_PROVIDED PASSAGE_:

Low-grade extraskeletal osteosarcomas (ESOS) are extremely rare.
We present the first case of low-grade ESOS of the chest wall, which occurred in a 30-year-old man. Because of initial misdiagnosis and patient's refusal of surgery, the diagnosis was done after a 4-year history of a slowly growing mass in soft tissues, leading to a huge (30-cm diameter) calcified mass locally extended over the left chest wall. Final diagnosis was helped by molecular analysis of MDM2 and CDK4 oncogenes. Unfortunately, at this time, no surgical treatment was possible due to loco-regional extension, and despite chemotherapy, the patient died one year after diagnosis, five years after the first symptoms.
We describe the clinical, radiological and bio-pathological features of this unique case, and review the literature concerning low-grade ESOS. Our case highlights the diagnostic difficulties for such very rare tumours and the interest of molecular analysis in ambiguous cases.
Osteosarcoma (OS) typically develops in the intramedullary cavity of long bones of adolescents and young adults and is a high-grade tumour [1, 2]. Extraskeletal osteosarcoma (ESOS) is a very rare form of OS (~5%) located in the soft tissues without connection to the skeleton. Its usual aspect is that of a large and deep high-grade bone-forming sarcoma, developed in the limbs of patients older than 40 years [2, 3], with a very aggressive behaviour .
Low-grade ESOS, whose histology is similar to well-differentiated intraosseous and parosteal OS, is extremely rare. To date only six cases have been reported in the literature. Here, we describe a new case of low-grade ESOS, which developed in the chest wall. Initial diagnosis, based on radiological and histological aspects, was erroneously myositis ossificans. Correct final diagnosis, suspected by the clinical evolution, was confirmed by molecular analysis, but was too late, and the patient died from extensive loco-regional progression. We hope that this case report underlines the diagnostic difficulties of this tumour, and the interest of molecular analysis in ambiguous cases.

_RAW DATA_:
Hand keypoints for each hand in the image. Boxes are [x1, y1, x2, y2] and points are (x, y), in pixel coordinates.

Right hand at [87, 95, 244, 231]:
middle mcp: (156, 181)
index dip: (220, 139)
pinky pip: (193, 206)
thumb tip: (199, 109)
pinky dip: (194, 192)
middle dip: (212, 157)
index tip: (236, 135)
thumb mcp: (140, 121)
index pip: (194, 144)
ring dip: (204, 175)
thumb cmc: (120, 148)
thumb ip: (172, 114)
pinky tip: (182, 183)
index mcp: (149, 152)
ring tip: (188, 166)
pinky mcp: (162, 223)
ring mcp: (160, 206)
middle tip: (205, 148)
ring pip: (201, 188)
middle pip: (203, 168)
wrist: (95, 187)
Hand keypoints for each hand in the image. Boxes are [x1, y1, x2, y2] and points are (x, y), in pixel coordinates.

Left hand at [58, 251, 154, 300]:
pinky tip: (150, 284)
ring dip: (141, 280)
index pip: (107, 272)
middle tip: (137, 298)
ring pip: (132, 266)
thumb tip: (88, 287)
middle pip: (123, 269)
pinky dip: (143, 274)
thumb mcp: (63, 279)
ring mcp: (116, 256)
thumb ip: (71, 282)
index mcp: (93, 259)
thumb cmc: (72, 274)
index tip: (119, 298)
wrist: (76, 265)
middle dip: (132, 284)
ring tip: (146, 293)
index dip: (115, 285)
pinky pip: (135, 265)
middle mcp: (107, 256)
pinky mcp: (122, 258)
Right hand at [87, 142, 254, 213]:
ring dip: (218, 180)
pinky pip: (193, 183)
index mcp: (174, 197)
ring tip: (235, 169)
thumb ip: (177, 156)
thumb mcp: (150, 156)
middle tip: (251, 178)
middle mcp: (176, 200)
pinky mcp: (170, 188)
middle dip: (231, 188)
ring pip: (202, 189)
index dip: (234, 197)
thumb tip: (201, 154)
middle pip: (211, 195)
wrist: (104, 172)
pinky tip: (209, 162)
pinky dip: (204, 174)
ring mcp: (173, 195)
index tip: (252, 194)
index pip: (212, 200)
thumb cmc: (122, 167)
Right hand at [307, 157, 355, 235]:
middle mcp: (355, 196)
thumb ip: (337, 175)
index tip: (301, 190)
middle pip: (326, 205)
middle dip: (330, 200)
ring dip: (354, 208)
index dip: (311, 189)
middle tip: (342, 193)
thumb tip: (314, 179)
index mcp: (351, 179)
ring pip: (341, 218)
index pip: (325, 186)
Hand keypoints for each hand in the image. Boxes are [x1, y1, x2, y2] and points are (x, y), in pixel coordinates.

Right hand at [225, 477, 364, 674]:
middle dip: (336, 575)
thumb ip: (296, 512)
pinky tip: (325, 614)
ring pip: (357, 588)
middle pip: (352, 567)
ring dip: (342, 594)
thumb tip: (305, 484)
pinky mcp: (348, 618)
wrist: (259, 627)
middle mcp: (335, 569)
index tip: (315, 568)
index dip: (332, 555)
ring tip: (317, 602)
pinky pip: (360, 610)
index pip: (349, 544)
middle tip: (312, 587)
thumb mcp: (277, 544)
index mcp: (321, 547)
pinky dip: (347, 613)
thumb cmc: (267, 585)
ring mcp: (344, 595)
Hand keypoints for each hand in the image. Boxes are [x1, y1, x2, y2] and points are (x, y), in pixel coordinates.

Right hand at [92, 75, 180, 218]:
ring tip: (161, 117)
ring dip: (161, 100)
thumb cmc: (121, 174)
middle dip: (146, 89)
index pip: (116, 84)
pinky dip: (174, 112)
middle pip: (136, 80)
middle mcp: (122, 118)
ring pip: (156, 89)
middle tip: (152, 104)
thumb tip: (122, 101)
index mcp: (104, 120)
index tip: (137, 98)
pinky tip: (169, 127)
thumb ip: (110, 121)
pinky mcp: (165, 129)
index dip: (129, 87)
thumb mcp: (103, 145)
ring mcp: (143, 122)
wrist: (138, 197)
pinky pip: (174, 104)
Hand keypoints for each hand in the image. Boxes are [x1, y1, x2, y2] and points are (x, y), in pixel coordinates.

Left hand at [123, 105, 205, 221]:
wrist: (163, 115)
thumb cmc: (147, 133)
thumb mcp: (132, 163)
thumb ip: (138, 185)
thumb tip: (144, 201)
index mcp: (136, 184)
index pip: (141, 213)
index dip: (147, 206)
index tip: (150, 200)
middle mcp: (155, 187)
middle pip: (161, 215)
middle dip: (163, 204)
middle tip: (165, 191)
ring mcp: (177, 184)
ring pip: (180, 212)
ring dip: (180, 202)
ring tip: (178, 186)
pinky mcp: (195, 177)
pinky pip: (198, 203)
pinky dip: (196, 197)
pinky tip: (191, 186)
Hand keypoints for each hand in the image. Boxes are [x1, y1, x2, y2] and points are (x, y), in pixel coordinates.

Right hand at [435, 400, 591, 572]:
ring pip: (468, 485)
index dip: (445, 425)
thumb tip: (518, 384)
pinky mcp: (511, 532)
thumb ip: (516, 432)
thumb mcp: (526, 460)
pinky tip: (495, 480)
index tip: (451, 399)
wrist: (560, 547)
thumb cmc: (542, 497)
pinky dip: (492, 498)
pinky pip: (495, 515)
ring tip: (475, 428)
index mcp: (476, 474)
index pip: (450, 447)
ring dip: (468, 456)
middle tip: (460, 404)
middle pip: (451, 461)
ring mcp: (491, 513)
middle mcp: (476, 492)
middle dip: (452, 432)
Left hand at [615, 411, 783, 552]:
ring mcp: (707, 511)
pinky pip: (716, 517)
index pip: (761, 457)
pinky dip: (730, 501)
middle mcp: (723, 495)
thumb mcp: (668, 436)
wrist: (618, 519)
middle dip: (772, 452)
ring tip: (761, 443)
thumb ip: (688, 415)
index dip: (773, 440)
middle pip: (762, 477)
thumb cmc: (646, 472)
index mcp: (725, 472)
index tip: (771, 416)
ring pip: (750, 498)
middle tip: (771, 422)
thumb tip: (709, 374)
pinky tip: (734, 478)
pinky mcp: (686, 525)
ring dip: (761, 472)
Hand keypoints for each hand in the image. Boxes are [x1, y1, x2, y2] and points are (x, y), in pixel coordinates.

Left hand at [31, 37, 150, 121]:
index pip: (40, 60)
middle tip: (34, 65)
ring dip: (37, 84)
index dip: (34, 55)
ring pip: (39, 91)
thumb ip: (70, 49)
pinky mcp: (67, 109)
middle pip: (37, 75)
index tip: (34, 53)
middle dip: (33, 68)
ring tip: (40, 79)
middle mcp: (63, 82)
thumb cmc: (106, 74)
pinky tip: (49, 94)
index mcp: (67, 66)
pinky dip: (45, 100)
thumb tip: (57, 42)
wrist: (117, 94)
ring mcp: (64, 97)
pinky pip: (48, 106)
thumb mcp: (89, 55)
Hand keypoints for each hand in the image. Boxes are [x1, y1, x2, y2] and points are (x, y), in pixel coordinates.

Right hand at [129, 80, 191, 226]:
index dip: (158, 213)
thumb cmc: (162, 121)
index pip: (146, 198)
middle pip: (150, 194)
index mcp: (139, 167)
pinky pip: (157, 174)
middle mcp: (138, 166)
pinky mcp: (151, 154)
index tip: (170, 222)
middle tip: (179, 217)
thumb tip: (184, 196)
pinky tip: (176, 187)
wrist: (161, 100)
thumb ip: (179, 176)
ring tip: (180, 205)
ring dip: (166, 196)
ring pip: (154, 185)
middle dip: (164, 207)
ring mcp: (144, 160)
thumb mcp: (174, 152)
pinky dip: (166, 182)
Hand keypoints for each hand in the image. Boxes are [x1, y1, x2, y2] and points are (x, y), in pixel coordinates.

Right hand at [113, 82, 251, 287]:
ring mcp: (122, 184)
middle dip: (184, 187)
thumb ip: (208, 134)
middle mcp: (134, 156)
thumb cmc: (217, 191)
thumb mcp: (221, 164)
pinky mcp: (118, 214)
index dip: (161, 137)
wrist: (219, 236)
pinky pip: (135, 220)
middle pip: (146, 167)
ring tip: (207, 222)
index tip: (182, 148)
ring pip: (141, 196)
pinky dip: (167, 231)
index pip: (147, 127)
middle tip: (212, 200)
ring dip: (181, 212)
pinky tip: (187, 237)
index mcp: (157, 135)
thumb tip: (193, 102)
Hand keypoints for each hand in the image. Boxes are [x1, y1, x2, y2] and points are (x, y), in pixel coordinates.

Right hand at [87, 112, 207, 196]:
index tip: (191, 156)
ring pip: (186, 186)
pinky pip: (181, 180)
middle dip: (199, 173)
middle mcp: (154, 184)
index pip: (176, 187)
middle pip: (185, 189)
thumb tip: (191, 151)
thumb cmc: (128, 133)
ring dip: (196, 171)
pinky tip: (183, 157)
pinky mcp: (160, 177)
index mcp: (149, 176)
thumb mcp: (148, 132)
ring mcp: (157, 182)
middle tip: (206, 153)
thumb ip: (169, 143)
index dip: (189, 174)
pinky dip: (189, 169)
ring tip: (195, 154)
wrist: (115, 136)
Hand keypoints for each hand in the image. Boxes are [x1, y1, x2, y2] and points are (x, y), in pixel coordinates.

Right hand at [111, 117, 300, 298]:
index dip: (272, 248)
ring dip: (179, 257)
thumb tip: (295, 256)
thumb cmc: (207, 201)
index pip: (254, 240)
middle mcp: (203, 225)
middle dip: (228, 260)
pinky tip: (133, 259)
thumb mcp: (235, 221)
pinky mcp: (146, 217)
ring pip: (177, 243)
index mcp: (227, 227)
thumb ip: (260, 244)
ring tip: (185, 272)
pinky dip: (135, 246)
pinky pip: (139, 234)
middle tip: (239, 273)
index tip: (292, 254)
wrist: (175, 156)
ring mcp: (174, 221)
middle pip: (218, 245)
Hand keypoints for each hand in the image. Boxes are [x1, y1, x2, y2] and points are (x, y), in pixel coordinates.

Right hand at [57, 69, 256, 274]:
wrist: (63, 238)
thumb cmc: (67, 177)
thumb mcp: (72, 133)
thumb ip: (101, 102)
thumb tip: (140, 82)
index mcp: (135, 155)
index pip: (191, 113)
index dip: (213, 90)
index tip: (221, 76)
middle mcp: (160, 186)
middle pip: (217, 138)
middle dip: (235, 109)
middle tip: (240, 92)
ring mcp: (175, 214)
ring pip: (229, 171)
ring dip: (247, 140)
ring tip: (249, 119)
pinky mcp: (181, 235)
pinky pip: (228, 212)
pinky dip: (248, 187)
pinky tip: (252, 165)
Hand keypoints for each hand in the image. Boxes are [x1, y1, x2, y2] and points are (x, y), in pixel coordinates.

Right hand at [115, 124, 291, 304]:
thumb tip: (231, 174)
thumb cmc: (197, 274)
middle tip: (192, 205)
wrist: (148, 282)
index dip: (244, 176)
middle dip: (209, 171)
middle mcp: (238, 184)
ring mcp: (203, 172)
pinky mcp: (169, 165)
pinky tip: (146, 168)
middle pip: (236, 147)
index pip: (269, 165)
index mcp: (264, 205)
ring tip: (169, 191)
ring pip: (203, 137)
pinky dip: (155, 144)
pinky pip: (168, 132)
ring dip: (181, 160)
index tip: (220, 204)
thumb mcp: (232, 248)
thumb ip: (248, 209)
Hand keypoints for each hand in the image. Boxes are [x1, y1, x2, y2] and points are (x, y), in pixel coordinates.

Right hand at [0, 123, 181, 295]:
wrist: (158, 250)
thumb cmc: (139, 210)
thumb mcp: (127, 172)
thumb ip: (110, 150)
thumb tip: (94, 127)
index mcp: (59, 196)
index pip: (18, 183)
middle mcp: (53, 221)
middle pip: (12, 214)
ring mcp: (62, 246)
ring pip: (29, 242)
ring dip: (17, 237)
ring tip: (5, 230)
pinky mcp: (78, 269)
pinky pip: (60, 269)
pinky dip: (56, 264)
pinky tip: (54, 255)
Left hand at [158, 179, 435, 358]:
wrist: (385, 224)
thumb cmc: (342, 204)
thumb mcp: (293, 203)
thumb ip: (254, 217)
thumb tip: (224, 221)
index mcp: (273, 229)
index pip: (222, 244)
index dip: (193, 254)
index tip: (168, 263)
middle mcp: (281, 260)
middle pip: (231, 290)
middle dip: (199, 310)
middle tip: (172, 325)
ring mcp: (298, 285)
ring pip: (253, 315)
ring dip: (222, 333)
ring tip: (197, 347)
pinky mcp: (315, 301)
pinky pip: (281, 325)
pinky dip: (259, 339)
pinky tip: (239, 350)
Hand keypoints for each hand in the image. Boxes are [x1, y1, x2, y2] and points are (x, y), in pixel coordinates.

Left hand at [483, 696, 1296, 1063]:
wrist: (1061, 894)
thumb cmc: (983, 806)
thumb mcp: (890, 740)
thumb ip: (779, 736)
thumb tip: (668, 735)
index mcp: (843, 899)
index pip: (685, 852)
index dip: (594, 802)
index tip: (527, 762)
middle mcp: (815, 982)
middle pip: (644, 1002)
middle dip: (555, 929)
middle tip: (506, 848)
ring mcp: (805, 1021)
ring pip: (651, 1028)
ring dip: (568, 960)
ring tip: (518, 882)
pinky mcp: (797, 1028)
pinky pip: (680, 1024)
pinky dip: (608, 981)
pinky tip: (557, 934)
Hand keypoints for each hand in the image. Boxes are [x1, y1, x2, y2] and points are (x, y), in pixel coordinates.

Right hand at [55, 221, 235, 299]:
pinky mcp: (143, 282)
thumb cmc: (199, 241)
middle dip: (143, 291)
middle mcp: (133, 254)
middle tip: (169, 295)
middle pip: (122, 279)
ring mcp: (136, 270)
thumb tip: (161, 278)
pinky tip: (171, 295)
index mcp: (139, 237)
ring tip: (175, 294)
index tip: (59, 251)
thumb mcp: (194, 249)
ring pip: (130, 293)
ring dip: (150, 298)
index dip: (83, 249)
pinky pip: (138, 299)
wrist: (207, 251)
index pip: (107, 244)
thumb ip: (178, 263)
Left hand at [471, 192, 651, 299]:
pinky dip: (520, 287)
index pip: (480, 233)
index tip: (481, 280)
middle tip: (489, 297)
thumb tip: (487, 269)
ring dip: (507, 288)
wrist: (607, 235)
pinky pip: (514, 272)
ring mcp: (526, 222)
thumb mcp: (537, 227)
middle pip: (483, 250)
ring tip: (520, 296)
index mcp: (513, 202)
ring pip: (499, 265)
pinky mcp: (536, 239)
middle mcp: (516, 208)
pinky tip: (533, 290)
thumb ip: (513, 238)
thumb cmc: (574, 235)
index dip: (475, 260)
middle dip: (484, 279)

_THINGS TO DO_:
1. According to the osteosarcoma case report, how many cases of low-grade ESOS had been reported in the literature before this one?
2. In the osteosarcoma case report, rewrite the section that starts with "Osteosarcoma (OS) typically" and ends with "aggressive behaviour .", putting "extremities" in place of "limbs".
The records come from a separate source, unrelated to the text.

_WRITTEN ANSWERS_:
1. Six cases.

2.
Osteosarcoma (OS) typically develops in the intramedullary cavity of long bones of adolescents and young adults and is a high-grade tumour [1, 2]. Extraskeletal osteosarcoma (ESOS) is a very rare form of OS (~5%) located in the soft tissues without connection to the skeleton. Its usual aspect is that of a large and deep high-grade bone-forming sarcoma, developed in the extremities of patients older than 40 years [2, 3], with a very aggressive behaviour .